Much to Alex's displeasure, Christine invites Gabriel to live in their home and agrees to be his mentor. Through conversations with Gabriel as well as with Michael (David Farrington,) a free-lance Catholic activist/social worker formerly employed by Catholic Charities, Christine becomes aware of the plight of the "Lost Boys. " During the course of the play that has been ably directed by John Pietrowski, we begin to understand the extent of the tragedy that befell approximately 17,000 boys. It was during Sudan's second Civil War in the early 1980s that they fled Southern Sudan when their homes and their villages were destroyed and the women and girls were either raped or killed, or sold into slavery. The play is set in 2003.
Why are we not surprised by the sudden adjustment made by Christine and Alex or by Alex's change of attitude when she begins to tutor the grateful Gabriel in his English studies while he attends evening classes at the local community college? Surprises, a necessary part of almost any play, are in short supply. He, in turn, helps Christine, who attends a Catholic school for girls, with her math. Gabriel is not only determined to be a success, "I want to be the black Donald Trump, " but also hopeful that he will someday be reunited with his mother who may be living in the Kakuma Refugee Camp in Kenya.
Their friendship does not include Gabriel's best friend and another "lost boy" (a name that they don't like to be called), the considerably older, fierce-looking and more rebellious Panther (Jamil Mangan,) whose wife and child may also be among the refugees. Christine's attempt to do something worthwhile brings her into contact with Somali-born Segel Mohammed (Trish McCall,) the director and founder of the Pittsburgh Center for Refugee Relief. Segel, a pragmatic activist, wants an equal amount of activism from Christine in return for helping to find Gabriel's mother.
The play relies heavily on the unbreakable bond between Gabriel and the otherwise distrustful and unsettled Panther, who works at odd jobs, borrows and spends lots of money and also gets a lot of phone calls. The play's major conflict, however, seems to be how far is Christine willing to go beyond being a mere "do-gooder." One wishes that there were more dramatically contentious scenes like the one in which Panther pulls out a gun in front of Gabriel and Alex and goes into a menacing rant. If the play's resolution is tied to a melodramatic twist, the main portion is either sluggish with exposition or padded with noble sentiments expressed by characters who are, as likely as they are not, able to effect any change in the world.

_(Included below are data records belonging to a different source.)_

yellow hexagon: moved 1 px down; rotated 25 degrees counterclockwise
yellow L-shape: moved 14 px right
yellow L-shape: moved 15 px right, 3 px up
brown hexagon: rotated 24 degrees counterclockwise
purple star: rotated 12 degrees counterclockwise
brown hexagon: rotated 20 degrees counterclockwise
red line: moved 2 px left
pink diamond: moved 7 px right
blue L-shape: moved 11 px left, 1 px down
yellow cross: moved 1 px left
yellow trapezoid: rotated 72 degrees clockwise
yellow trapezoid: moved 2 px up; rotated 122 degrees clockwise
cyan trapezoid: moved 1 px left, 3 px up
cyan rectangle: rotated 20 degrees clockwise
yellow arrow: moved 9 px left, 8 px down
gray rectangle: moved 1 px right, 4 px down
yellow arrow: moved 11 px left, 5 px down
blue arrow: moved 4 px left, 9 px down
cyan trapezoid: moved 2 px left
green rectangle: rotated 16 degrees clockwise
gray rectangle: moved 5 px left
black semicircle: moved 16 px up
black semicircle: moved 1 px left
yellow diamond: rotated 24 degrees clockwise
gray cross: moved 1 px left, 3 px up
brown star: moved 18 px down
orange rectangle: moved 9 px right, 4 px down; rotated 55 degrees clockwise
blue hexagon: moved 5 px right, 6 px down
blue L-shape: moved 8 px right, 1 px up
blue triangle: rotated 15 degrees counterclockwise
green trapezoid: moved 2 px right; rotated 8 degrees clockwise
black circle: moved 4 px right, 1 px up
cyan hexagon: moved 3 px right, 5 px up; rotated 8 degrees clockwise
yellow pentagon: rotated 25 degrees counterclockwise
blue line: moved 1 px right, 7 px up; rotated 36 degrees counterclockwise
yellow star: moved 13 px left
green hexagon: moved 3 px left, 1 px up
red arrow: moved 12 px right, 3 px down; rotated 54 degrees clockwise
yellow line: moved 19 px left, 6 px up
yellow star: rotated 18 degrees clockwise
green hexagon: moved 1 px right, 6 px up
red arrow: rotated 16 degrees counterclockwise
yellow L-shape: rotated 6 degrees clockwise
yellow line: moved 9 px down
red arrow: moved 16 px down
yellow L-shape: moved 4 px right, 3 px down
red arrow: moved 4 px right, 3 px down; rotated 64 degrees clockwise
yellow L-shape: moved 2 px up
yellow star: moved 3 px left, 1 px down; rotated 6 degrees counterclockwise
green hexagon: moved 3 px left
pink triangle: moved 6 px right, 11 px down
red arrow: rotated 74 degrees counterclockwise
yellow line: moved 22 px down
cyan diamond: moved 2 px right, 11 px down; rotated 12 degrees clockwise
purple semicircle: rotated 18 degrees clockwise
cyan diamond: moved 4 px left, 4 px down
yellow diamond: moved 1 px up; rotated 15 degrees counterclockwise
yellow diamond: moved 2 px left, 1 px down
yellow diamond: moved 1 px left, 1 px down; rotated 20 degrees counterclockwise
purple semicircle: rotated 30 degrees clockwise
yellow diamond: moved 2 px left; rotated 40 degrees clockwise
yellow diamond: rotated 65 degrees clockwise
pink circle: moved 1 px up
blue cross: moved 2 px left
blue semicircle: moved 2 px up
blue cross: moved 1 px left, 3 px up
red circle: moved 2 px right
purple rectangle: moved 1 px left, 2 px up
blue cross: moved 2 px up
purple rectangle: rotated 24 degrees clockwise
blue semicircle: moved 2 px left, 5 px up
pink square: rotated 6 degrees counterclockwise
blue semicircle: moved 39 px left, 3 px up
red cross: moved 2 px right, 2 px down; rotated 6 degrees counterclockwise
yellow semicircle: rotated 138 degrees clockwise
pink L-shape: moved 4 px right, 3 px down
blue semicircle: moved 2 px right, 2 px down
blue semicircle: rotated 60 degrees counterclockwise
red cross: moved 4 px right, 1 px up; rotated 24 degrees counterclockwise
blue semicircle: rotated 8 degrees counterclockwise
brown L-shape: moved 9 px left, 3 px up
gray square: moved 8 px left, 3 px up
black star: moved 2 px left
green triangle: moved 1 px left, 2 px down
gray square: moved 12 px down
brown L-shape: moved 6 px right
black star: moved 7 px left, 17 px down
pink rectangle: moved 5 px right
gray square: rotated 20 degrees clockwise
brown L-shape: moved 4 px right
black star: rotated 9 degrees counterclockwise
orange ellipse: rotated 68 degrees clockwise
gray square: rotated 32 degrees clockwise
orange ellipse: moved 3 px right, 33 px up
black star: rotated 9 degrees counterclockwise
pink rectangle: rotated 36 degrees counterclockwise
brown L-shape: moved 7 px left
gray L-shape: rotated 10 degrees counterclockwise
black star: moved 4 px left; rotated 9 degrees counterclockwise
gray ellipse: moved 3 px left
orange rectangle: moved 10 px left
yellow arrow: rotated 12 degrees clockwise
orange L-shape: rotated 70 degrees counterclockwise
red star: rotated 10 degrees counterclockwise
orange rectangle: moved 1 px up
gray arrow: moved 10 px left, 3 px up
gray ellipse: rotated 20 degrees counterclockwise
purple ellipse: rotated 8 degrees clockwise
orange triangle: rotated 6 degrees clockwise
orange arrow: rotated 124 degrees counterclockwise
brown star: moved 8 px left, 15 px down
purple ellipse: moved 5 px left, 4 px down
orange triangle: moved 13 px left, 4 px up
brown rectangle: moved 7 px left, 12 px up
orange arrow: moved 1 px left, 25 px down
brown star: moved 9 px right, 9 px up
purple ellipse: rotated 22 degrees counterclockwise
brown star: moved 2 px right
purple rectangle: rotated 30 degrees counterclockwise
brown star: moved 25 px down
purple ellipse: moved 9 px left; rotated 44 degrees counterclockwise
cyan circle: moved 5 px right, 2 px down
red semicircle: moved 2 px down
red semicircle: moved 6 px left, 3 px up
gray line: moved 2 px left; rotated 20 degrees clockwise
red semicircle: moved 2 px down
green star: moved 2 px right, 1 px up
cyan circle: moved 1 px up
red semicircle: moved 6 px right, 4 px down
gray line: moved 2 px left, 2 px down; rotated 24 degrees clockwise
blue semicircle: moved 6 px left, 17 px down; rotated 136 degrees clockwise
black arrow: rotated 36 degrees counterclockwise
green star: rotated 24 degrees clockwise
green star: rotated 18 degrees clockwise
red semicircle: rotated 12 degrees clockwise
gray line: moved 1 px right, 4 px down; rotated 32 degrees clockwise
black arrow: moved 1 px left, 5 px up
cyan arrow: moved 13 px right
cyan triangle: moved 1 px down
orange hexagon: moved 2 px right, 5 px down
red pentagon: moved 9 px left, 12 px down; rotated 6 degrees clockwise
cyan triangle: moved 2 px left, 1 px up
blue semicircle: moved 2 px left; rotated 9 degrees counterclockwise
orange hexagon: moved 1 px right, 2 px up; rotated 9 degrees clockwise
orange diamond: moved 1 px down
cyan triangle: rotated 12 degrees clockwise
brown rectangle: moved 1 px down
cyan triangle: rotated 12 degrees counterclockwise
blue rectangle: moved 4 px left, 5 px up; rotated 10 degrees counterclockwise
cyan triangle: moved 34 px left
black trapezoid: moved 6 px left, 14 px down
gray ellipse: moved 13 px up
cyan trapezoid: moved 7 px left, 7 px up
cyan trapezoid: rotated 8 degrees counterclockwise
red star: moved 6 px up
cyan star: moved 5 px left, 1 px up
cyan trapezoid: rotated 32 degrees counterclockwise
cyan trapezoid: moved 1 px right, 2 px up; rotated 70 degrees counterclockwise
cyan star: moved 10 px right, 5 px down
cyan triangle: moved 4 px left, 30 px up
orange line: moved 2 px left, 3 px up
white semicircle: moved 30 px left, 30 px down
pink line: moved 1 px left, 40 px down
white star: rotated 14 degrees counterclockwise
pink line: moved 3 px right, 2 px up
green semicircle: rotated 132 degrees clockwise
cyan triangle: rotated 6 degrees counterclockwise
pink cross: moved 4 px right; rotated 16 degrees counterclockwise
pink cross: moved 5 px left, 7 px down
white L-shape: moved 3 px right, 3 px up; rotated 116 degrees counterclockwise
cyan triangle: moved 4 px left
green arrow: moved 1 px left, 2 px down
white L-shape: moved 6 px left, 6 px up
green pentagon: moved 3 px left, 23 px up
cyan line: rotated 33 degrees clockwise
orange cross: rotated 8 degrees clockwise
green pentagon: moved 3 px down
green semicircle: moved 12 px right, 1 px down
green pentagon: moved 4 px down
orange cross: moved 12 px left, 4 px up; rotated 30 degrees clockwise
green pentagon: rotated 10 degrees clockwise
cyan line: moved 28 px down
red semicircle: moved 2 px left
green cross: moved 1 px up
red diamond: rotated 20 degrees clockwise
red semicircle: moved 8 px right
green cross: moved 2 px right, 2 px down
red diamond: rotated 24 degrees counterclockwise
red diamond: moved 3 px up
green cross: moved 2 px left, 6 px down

Miller is charismatic and splendid as the admirably motivated Gabriel. Mangan holds on to the dynamic tension that makes Panther the play's most interesting character. McCall gives a flinty no-nonsense performance as the activist Segel. Zimmer, who is probably best know for her years as Reva Sayne on TV's Guiding Light, is convincing as the purposeful Christine. Rivera, who, although looking a bit uncomfortable and silly in costume designer Sarah Cubbage's idea of a Catholic High School uniform does what she can to be convincing in the thankless role of the daughter. Farrington is personable and effective as the accommodating social worker.
Except for a lovely fadeout (courtesy of lighting designer Nadine Charlesen), the functional and simple set design by Joseph Gorley serves the play well enough. More impressive is the background sound design by Jeff Knapp that includes African songs, drumming and rain. But perhaps what we needed in this play was less sound and more fury.